◆ WHAT YOU ARE ASKED TO DO: Return every line from the one with "[87,995,171,1010] Make a" through the one with "[87,1058,175,1075] Make a", inclusive, exactly as it appears below.

◆ PROVIDED INFORMATION:
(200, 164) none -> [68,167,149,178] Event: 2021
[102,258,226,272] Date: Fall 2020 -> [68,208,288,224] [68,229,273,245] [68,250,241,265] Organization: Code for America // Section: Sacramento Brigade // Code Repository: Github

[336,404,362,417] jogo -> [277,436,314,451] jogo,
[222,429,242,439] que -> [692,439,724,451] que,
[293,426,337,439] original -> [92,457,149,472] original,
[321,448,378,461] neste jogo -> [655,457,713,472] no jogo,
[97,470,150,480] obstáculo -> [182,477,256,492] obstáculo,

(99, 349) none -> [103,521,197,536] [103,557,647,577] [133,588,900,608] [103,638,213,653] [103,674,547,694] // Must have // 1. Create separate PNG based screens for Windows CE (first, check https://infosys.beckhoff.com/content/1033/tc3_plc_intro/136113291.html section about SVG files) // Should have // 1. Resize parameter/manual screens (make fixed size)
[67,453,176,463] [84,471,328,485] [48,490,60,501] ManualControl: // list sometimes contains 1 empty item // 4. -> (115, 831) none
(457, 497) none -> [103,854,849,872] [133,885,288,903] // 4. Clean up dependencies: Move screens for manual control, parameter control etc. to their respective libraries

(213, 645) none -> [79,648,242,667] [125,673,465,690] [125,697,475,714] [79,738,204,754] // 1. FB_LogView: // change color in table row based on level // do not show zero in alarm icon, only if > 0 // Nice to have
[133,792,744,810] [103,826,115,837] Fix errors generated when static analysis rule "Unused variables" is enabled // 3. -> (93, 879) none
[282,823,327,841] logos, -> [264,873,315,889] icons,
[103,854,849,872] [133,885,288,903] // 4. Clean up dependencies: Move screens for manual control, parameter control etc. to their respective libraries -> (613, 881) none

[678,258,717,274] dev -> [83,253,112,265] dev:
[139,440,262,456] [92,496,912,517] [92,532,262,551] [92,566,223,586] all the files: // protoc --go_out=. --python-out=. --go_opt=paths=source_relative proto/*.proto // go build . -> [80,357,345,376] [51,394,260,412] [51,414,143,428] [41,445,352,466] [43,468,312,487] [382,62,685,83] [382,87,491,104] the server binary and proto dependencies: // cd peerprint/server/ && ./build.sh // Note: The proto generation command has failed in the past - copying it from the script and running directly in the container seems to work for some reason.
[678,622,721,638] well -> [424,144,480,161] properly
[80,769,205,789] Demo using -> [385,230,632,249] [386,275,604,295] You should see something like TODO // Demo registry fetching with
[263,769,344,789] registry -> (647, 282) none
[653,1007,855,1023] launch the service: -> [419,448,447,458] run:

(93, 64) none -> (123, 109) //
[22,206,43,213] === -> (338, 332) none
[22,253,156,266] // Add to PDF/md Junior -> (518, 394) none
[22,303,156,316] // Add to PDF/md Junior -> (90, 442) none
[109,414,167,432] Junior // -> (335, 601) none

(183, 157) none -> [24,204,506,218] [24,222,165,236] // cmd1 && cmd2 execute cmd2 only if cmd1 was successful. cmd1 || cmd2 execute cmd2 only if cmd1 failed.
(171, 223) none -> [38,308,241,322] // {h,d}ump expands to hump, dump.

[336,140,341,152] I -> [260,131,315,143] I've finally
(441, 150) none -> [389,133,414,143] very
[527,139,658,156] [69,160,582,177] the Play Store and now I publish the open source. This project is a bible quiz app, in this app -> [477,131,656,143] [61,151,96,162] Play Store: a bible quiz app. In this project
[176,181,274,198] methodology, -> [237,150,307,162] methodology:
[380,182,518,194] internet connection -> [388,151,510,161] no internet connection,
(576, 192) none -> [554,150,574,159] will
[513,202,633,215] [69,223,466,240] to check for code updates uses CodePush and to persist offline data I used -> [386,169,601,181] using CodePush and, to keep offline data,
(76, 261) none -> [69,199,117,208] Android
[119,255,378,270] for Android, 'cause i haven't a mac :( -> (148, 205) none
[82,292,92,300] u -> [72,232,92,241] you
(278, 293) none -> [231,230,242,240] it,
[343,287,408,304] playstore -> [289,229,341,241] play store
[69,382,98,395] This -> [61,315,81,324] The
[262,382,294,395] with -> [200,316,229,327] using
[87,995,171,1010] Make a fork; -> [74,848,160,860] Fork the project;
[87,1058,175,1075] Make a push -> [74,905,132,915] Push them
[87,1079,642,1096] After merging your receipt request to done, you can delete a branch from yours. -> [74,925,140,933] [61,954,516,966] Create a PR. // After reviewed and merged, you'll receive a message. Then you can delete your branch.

◆ THE COMPLETED TASK:
[87,995,171,1010] Make a fork; -> [74,848,160,860] Fork the project;
[87,1058,175,1075] Make a push -> [74,905,132,915] Push them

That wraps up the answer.